__PAGE EXCERPT__
+ + + + +
Timeouts in datastore queries - java

I am using objectify v5.1.11 from auto scaled app engine instances in java8 runtime environment.
I have an API which IOT devices call periodically to upload statistics information. In this API, I insert an entity to datastore to store the statistics information. This entity uses the auto generated IDs of datastore. Entity definition is as follows:
#Entity(name = "Stats")
public class StatsEntity {
#Id
private Long statisticsId;
#Index
private Long deviceId;
#Index
private String statsKey;
#Index
private Date creationTime;
}
But I had a requirement of checking for duplicates before inserting the entity. I switched to custom generated (String) Ids. I came up with a mechanism of appending the deviceId to statsKey (unique for each statistic within device) string provided by the device to generate the ID.
This is to avoid the eventual consistency behaviour if I use query to check if the entity already exists. Since get by ID is strongly consistent I can use it to check for duplicates.
There is another API to fetch the statistics uploaded by a device. In this API, I list the entities by filtering on deviceId and order by creationTime in descending order (newest first) with a page size of 100. This request times out since the request exceeds the 60s limit of appengine. I see the following exception in the logs:
Task was cancelled.
java.util.concurrent.CancellationException: Task was cancelled.
at com.google.common.util.concurrent.AbstractFuture.cancellationExceptionWithCause(AbstractFuture.java:1355)
at com.google.common.util.concurrent.AbstractFuture.getDoneValue(AbstractFuture.java:555)
at com.google.common.util.concurrent.AbstractFuture.get(AbstractFuture.java:436)
at com.google.common.util.concurrent.AbstractFuture$TrustedFuture.get(AbstractFuture.java:99)
+ + + + +
__WHAT TO DO__
Carry on the forum post about datastore query timeouts from the point where its text stops.

Page-level text extractions:
+ + + + +
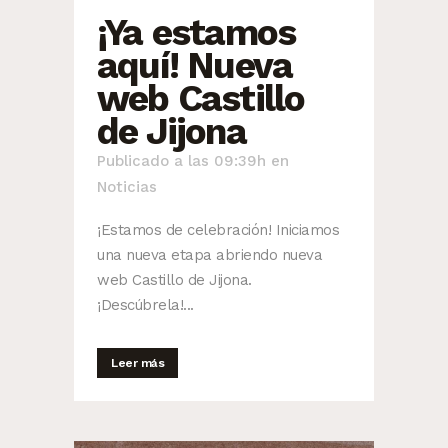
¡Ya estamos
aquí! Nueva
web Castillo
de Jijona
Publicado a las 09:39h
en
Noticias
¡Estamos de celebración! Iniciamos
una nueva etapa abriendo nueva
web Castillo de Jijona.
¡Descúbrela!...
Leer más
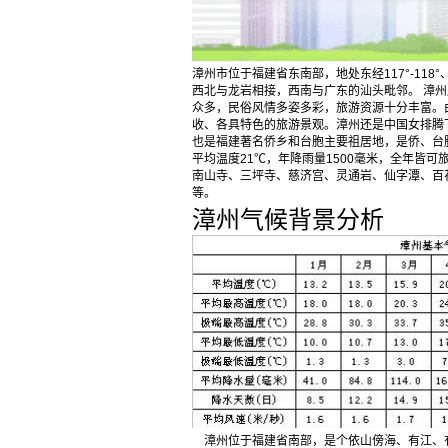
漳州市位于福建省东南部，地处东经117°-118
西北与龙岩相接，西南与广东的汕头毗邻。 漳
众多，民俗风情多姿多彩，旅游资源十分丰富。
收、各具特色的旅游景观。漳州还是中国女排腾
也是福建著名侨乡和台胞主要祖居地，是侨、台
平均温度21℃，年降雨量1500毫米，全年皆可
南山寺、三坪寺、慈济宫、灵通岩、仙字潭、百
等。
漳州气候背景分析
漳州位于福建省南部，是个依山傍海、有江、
+ + + + +
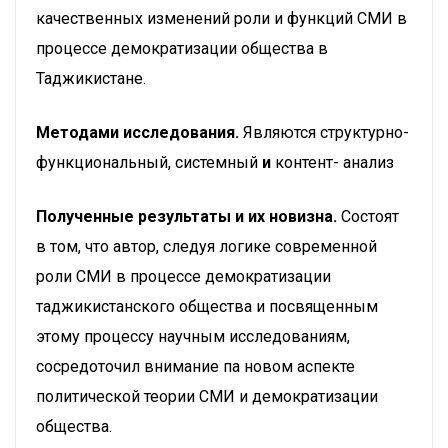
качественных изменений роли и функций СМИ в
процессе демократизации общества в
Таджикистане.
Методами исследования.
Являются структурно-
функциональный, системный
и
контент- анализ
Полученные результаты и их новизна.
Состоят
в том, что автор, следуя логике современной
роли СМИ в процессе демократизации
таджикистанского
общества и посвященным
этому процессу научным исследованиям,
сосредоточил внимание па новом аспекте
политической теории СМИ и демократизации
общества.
+ + + + +
__REPLY TO THE TASK__
at com.google.appengine.tools.development.TimedFuture.get(TimedFuture.java:42)
at com.google.common.util.concurrent.ForwardingFuture.get(ForwardingFuture.java:62)
at com.google.appengine.api.utils.FutureWrapper.get(FutureWrapper.java:93)
at com.google.appengine.api.datastore.FutureHelper.getInternal(FutureHelper.java:69)
at com.google.appengine.api.datastore.FutureHelper.quietGet(FutureHelper.java:33)
at com.google.appengine.api.datastore.BaseQueryResultsSource.loadMoreEntities(BaseQueryResultsSource.java:243)
at com.google.appengine.api.datastore.BaseQueryResultsSource.loadMoreEntities(BaseQueryResultsSource.java:180)
at com.google.appengine.api.datastore.QueryResultIteratorImpl.ensureLoaded(QueryResultIteratorImpl.java:173)
at com.google.appengine.api.datastore.QueryResultIteratorImpl.hasNext(QueryResultIteratorImpl.java:70)
at com.googlecode.objectify.impl.KeysOnlyIterator.hasNext(KeysOnlyIterator.java:29)
at com.google.common.collect.Iterators$5.hasNext(Iterators.java:580)
at com.google.common.collect.TransformedIterator.hasNext(TransformedIterator.java:42)
at com.googlecode.objectify.impl.ChunkIterator.hasNext(ChunkIterator.java:39)
at com.google.common.collect.MultitransformedIterator.hasNext(MultitransformedIterator.java:50)
at com.google.common.collect.MultitransformedIterator.hasNext(MultitransformedIterator.java:50)
at com.google.common.collect.Iterators$PeekingImpl.hasNext(Iterators.java:1105)
at com.googlecode.objectify.impl.ChunkingIterator.hasNext(ChunkingIterator.java:51)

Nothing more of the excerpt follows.